Я тоже устал. Устал удивляться, устал чувствовать себя живым. Да и какой мне смысл страдать от одиночества и горя, кружить в непроходимых дебрях собственных галлюцинаций? Вверху, над головой, тихонько мурлычет кот. Ну и пусть. Почему бы ему и не мурлыкать? Теперь мне все безразлично… На всякий случай оглядываю потолок.
Огромные кольца лениво обмениваются сгустками оранжевой дымки. Их два. Это они издают странные звуки, похожие на сытное урчание котов. Я погрозил им кулаком. Пожалуй, это все, что я могу сделать. Их двое, я — один. К тому же я сошел с ума, потерял рассудок… А если нет? Что, если все происходящее не бред и не игра воображения? Быть может, мы в плену у этих тварей?
Делаю прыжок в открытый люк переходной шахты и устремляюсь вдоль тюбинговых стен туннеля. Этим путем ушел Веншин. Разыскать его, во что бы то ни стало разыскать!..
Выходной люк тоже открыт. Но там, где должна быть испепеляющая ярость раскаленной бездны, переливается голубое сияние таких чистых и радостных тонов, какими дарит людей только земное небо.

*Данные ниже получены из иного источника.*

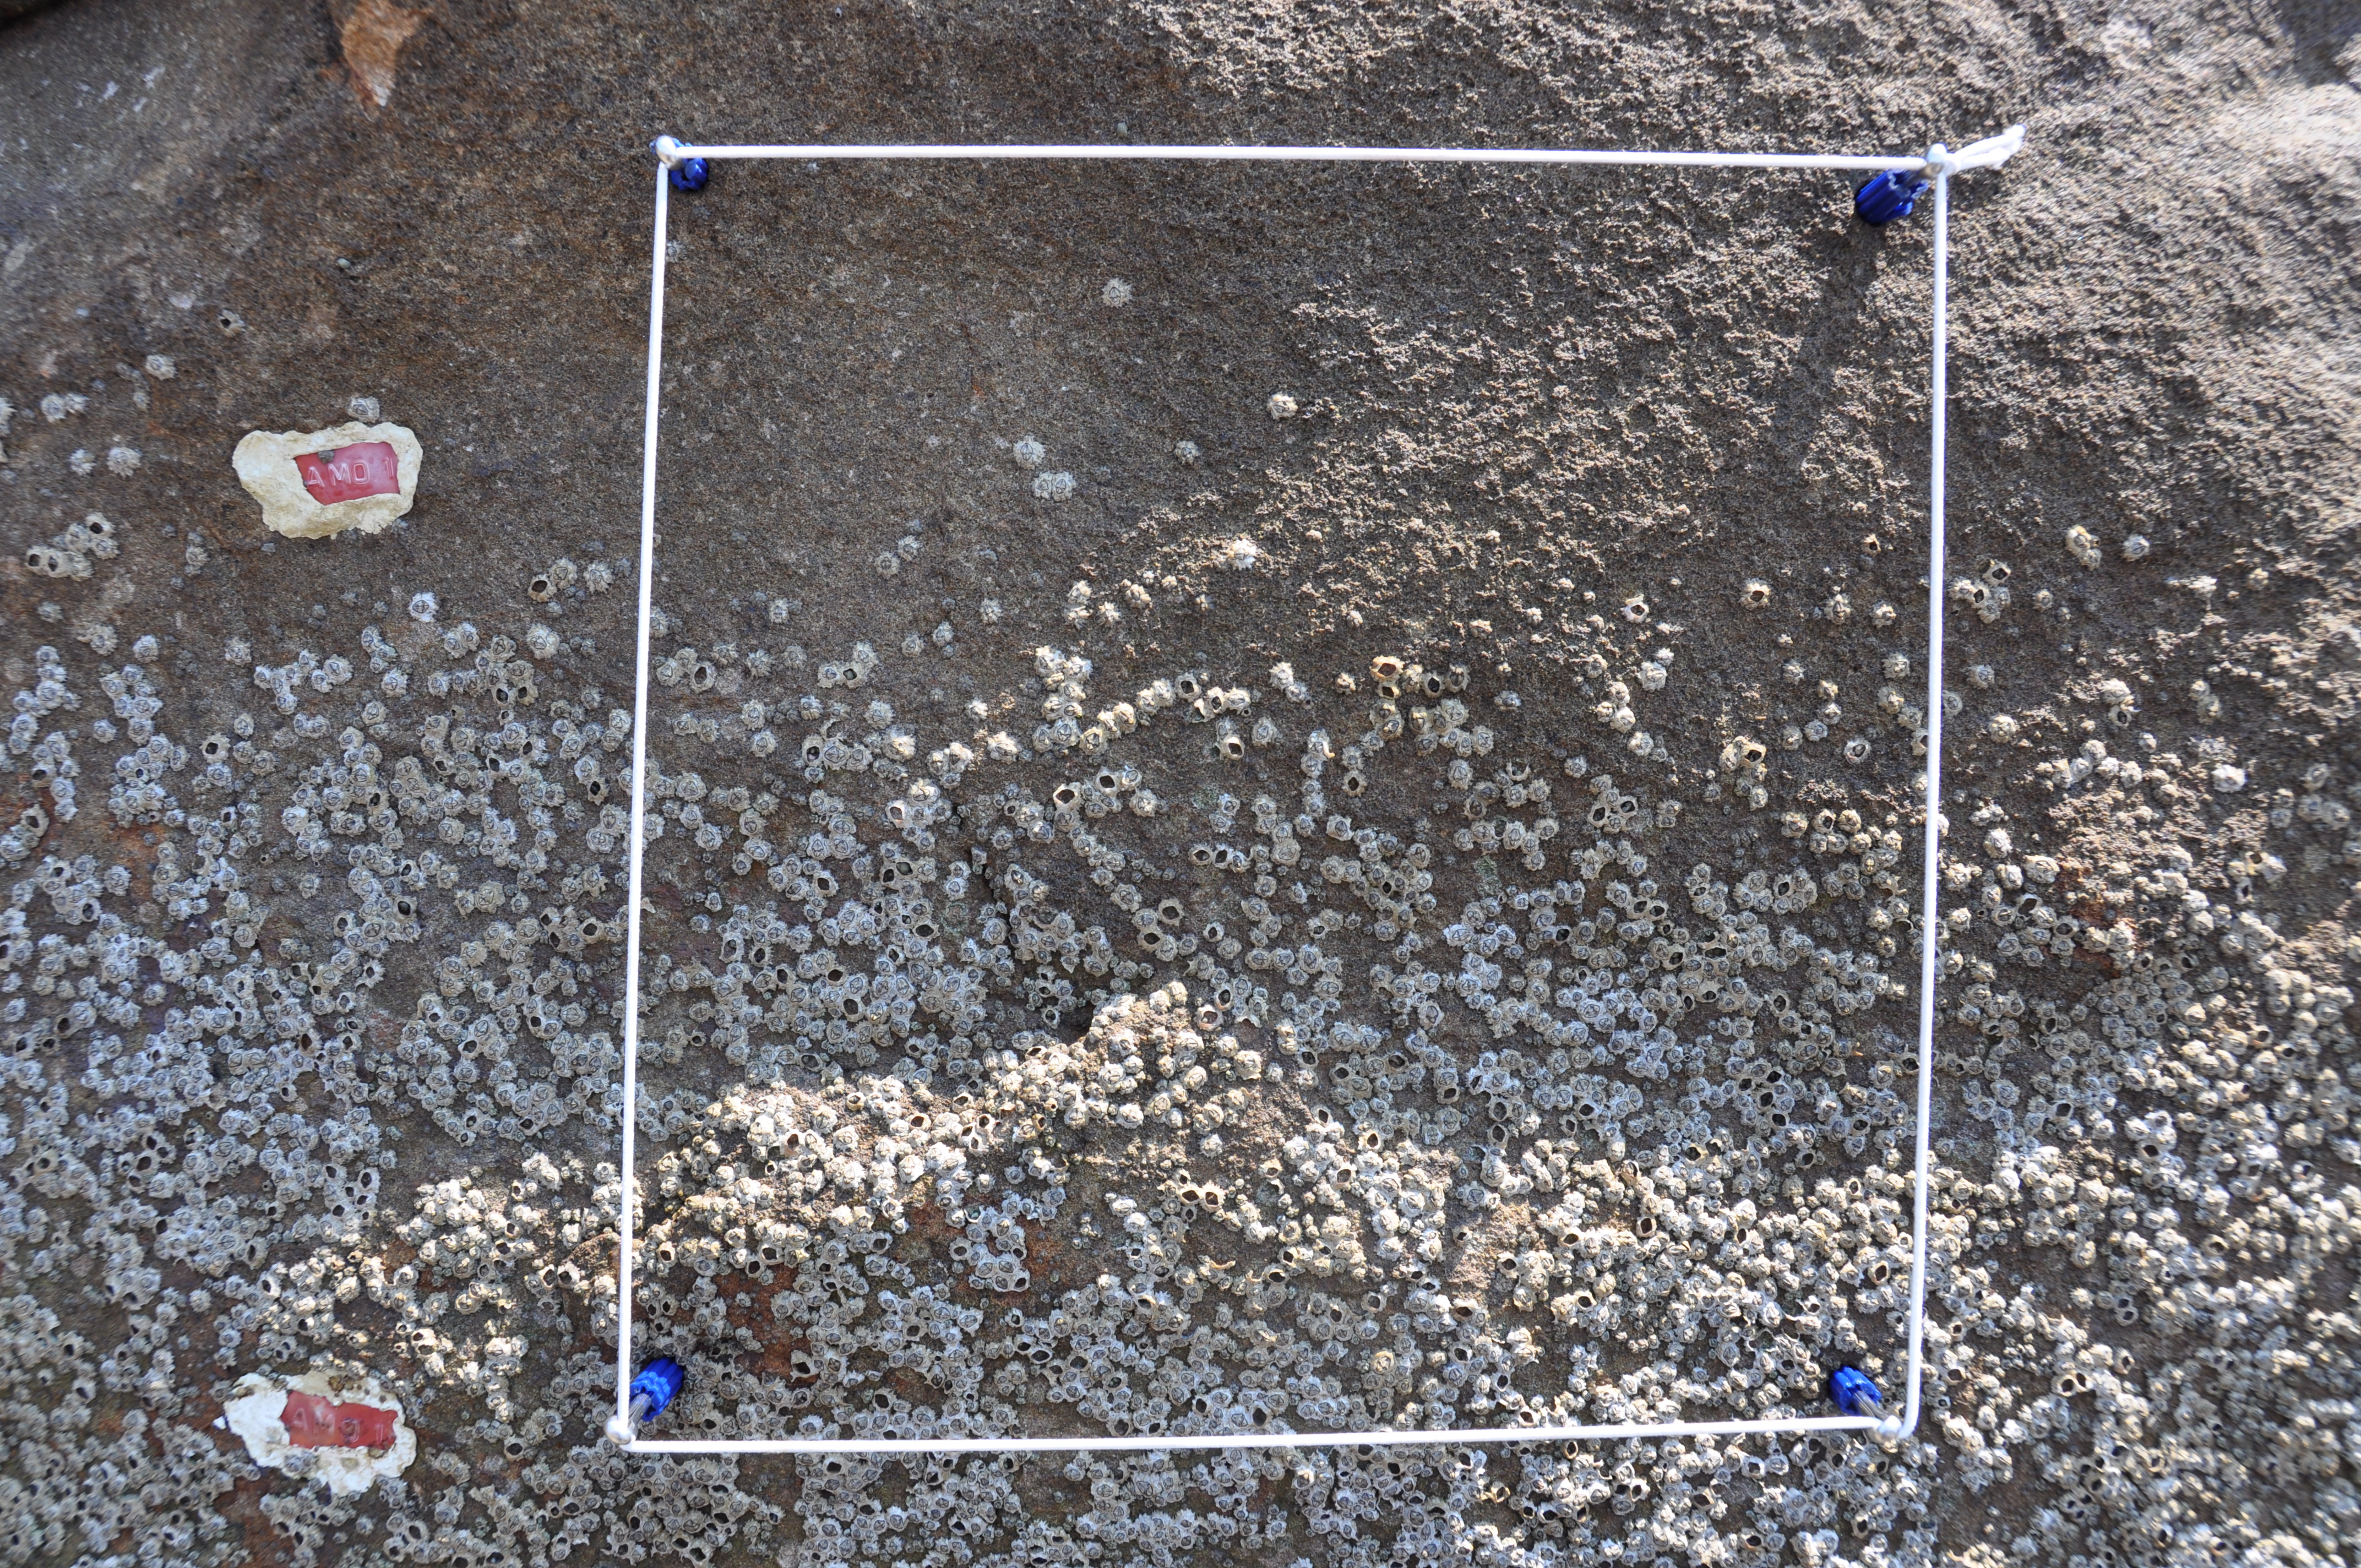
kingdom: Animalia
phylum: Arthropoda
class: Maxillopoda
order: Sessilia
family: Chthamalidae
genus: Chthamalus
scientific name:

У выхода — широкая синяя полоса. Не могу понять, что это такое, и осторожно пробую плоскость ногой. Твердо, можно ступать… Прямо передо мной — остроконечные вершины заснеженных гор. Подошвы их скрыты в тумане. Синяя полоса, словно дорога, проложенная по облакам, уходит вдаль грациозным изгибом. Иду по ней, как во сне, оглушенный тишиной, ослепленный великолепием. Грудь дышит легко, свободно. Далеко позади остался громадный конус «Бизона», а я иду все вперед и вперед, не зная куда и зачем.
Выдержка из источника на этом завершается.